→ WHAT IS EXPECTED: Everything in the listing that follows should be reproduced exactly except the pictures.

→ DATA PROVIDED:
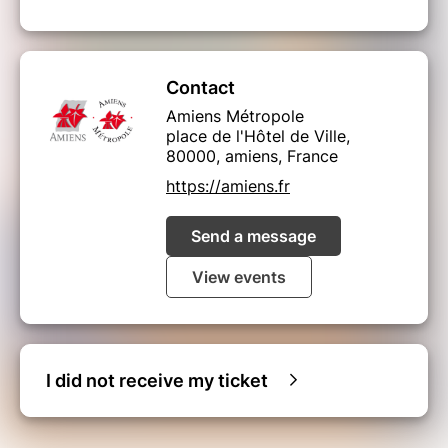
Contact
Amiens Métropole
place de l'Hôtel de Ville,
80000, amiens, France
https://amiens.fr
Send a message
View events
I did not receive my ticket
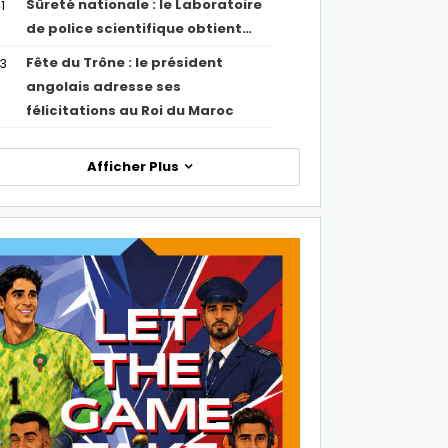
Sûreté nationale : le Laboratoire
1
de police scientifique obtient…
Fête du Trône : le président
43
angolais adresse ses
félicitations au Roi du Maroc
Afficher Plus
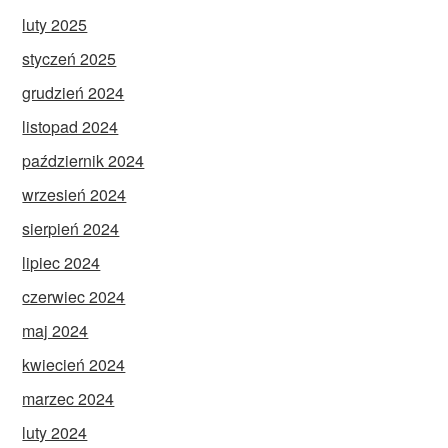
luty 2025
styczeń 2025
grudzień 2024
listopad 2024
październik 2024
wrzesień 2024
sierpień 2024
lipiec 2024
czerwiec 2024
maj 2024
kwiecień 2024
marzec 2024
luty 2024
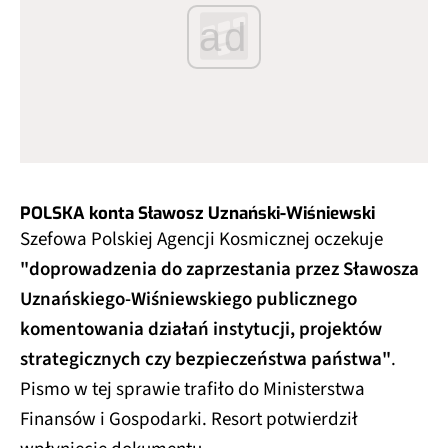
ad
POLSKA konta Sławosz Uznański-Wiśniewski
Szefowa Polskiej Agencji Kosmicznej oczekuje
"doprowadzenia do zaprzestania przez Sławosza
Uznańskiego-Wiśniewskiego publicznego
komentowania działań instytucji, projektów
strategicznych czy bezpieczeństwa państwa"
.
Pismo w tej sprawie trafiło do Ministerstwa
Finansów i Gospodarki. Resort potwierdził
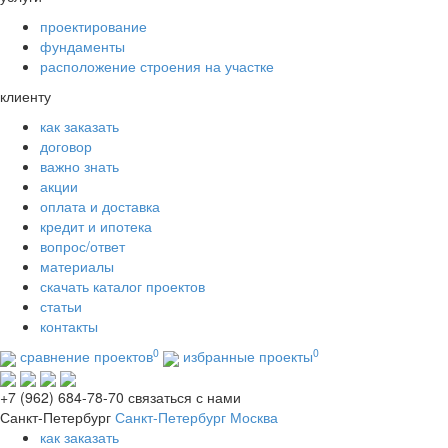
проектирование
фундаменты
расположение строения на участке
клиенту
как заказать
договор
важно знать
акции
оплата и доставка
кредит и ипотека
вопрос/ответ
материалы
скачать каталог проектов
статьи
контакты
0
0
сравнение проектов
избранные проекты
+7 (962) 684-78-70
связаться с нами
Санкт-Петербург
Санкт-Петербург
Москва
как заказать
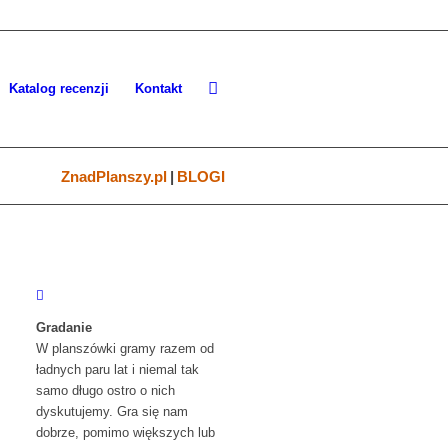
Katalog recenzji
Kontakt
ZnadPlanszy.pl
|
BLOGI
Gradanie
W planszówki gramy razem od
ładnych paru lat i niemal tak
samo długo ostro o nich
dyskutujemy. Gra się nam
dobrze, pomimo większych lub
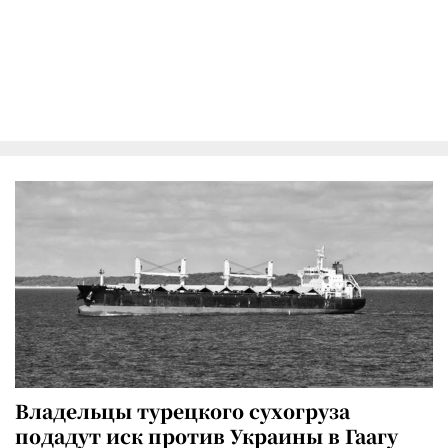
Владельцы турецкого сухогруза
подадут иск против Украины в Гаагу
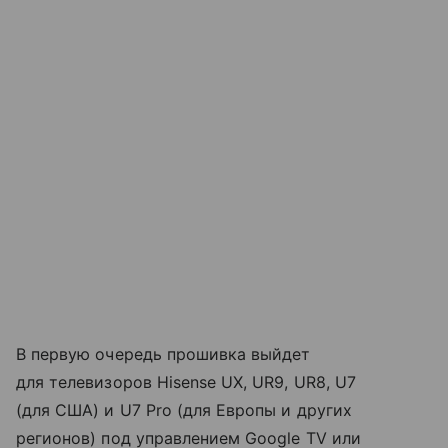
В первую очередь прошивка выйдет
для телевизоров Hisense UX, UR9, UR8, U7
(для США) и U7 Pro (для Европы и других
регионов) под управлением Google TV или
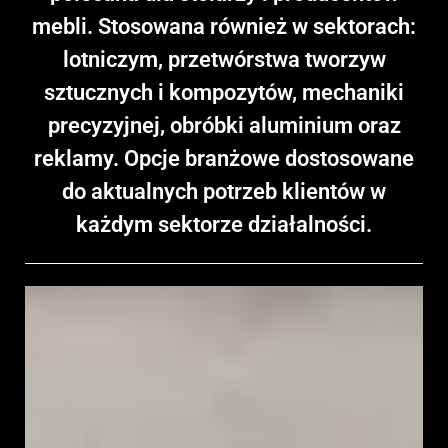
mebli. Stosowana również w sektorach:
lotniczym, przetwórstwa tworzyw
sztucznych i kompozytów, mechaniki
precyzyjnej, obróbki aluminium oraz
reklamy. Opcje branżowe dostosowane
do aktualnych potrzeb klientów w
każdym sektorze działalności.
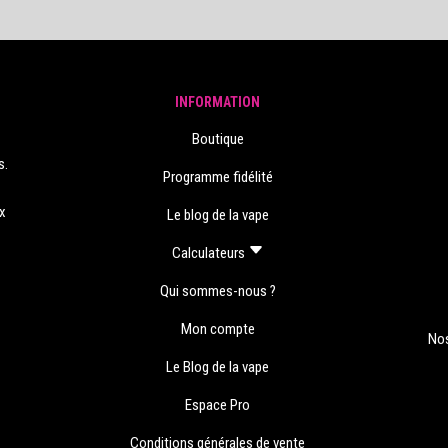
INFORMATION
Boutique
s.
Programme fidélité
s
ux
Le blog de la vape
Calculateurs
Qui sommes-nous ?
Mon compte
Nos
Le Blog de la vape
Espace Pro
Conditions générales de vente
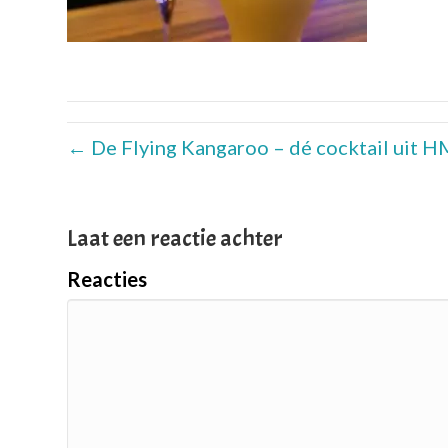
← De Flying Kangaroo – dé cocktail uit
Laat een reactie achter
Reacties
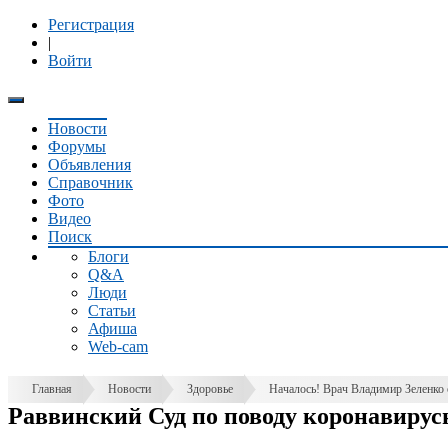
Регистрация
|
Войти
Новости
Форумы
Объявления
Справочник
Фото
Видео
Поиск
Блоги
Q&A
Люди
Статьи
Афиша
Web-cam
Главная
Новости
Здоровье
Началось! Врач Владимир Зеленко 
Раввинский Суд по поводу коронавирус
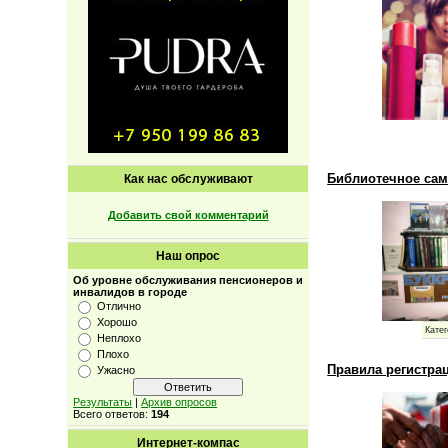
Библиотечное са
Как нас обслуживают
Добавить свой комментарий
Наш опрос
Об уровне обслуживания пенсионеров и
инвалидов в городе
Отлично
Хорошо
Катег
Неплохо
Плохо
Правила регистра
Ужасно
Результаты
|
Архив опросов
Всего ответов:
194
Интернет-компас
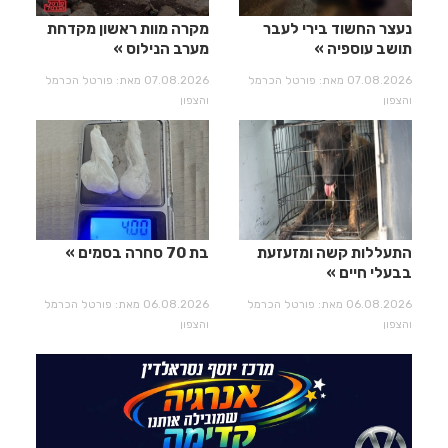
נעצר החשוד בירי לעבר
מקרה מוות ראשון מקדחת
תושב עוספיה
מערב הנילוס
07.08.2026 מאת: פורטל הכרמל
07.08.2026 מאת: פורטל הכרמל
והצפון
והצפון
התעללות קשה ומזעזעת
בת 70 סחרה בסמים
בבעלי חיים
06.08.2026 מאת: פורטל הכרמל
06.08.2026 מאת: פורטל הכרמל
והצפון
והצפון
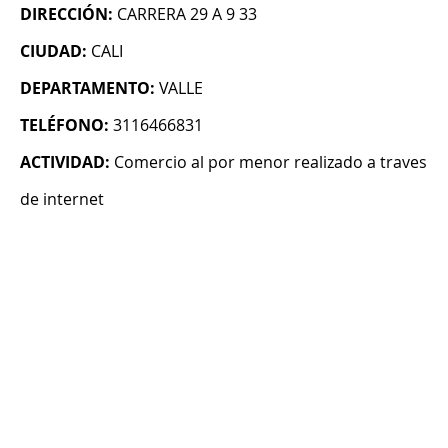
DIRECCIÓN:
CARRERA 29 A 9 33
CIUDAD:
CALI
DEPARTAMENTO:
VALLE
TELÉFONO:
3116466831
ACTIVIDAD:
Comercio al por menor realizado a traves
de internet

→ EXPECTED ANSWER:
Contact
Amiens Métropole
place de l'Hôtel de Ville,
80000, amiens, France
https://amiens.fr
Send a message
View events
I did not receive my ticket
Sûreté nationale : le Laboratoire
1
de police scientifique obtient…
Fête du Trône : le président
43
angolais adresse ses
félicitations au Roi du Maroc
Afficher Plus
luty 2025
styczeń 2025
grudzień 2024
listopad 2024
październik 2024
wrzesień 2024
sierpień 2024
lipiec 2024
czerwiec 2024
maj 2024
kwiecień 2024
marzec 2024
luty 2024
ad
POLSKA konta Sławosz Uznański-Wiśniewski
Szefowa Polskiej Agencji Kosmicznej oczekuje
"doprowadzenia do zaprzestania przez Sławosza
Uznańskiego-Wiśniewskiego publicznego
komentowania działań instytucji, projektów
strategicznych czy bezpieczeństwa państwa"
.
Pismo w tej sprawie trafiło do Ministerstwa
Finansów i Gospodarki. Resort potwierdził
проектирование
фундаменты
расположение строения на участке
клиенту
как заказать
договор
важно знать
акции
оплата и доставка
кредит и ипотека
вопрос/ответ
материалы
скачать каталог проектов
статьи
контакты
0
0
сравнение проектов
избранные проекты
+7 (962) 684-78-70
связаться с нами
Санкт-Петербург
Санкт-Петербург
Москва
как заказать
Katalog recenzji
Kontakt
ZnadPlanszy.pl
|
BLOGI
Gradanie
W planszówki gramy razem od
ładnych paru lat i niemal tak
samo długo ostro o nich
dyskutujemy. Gra się nam
dobrze, pomimo większych lub
Владельцы турецкого сухогруза
подадут иск против Украины в Гаагу
В первую очередь прошивка выйдет
для телевизоров Hisense UX, UR9, UR8, U7
(для США) и U7 Pro (для Европы и других
регионов) под управлением Google TV или
mebli. Stosowana również w sektorach:
lotniczym, przetwórstwa tworzyw
sztucznych i kompozytów, mechaniki
precyzyjnej, obróbki aluminium oraz
reklamy. Opcje branżowe dostosowane
do aktualnych potrzeb klientów w
każdym sektorze działalności.
INFORMATION
Boutique
s.
Programme fidélité
s
ux
Le blog de la vape
Calculateurs
Qui sommes-nous ?
Mon compte
Nos
Le Blog de la vape
Espace Pro
Conditions générales de vente
← De Flying Kangaroo – dé cocktail uit
Laat een reactie achter
Reacties
Регистрация
|
Войти
Новости
Форумы
Объявления
Справочник
Фото
Видео
Поиск
Блоги
Q&A
Люди
Статьи
Афиша
Web-cam
Главная
Новости
Здоровье
Началось! Врач Владимир Зеленко 
Раввинский Суд по поводу коронавирус
Библиотечное са
Как нас обслуживают
Добавить свой комментарий
Наш опрос
Об уровне обслуживания пенсионеров и
инвалидов в городе
Отлично
Хорошо
Катег
Неплохо
Плохо
Правила регистра
Ужасно
Результаты
|
Архив опросов
Всего ответов:
194
Интернет-компас
נעצר החשוד בירי לעבר
מקרה מוות ראשון מקדחת
תושב עוספיה
מערב הנילוס
07.08.2026 מאת: פורטל הכרמל
07.08.2026 מאת: פורטל הכרמל
והצפון
והצפון
התעללות קשה ומזעזעת
בת 70 סחרה בסמים
בבעלי חיים
06.08.2026 מאת: פורטל הכרמל
06.08.2026 מאת: פורטל הכרמל
והצפון
והצפון
DIRECCIÓN:
CARRERA 29 A 9 33
CIUDAD:
CALI
DEPARTAMENTO:
VALLE
TELÉFONO:
3116466831
ACTIVIDAD:
Comercio al por menor realizado a traves
de internet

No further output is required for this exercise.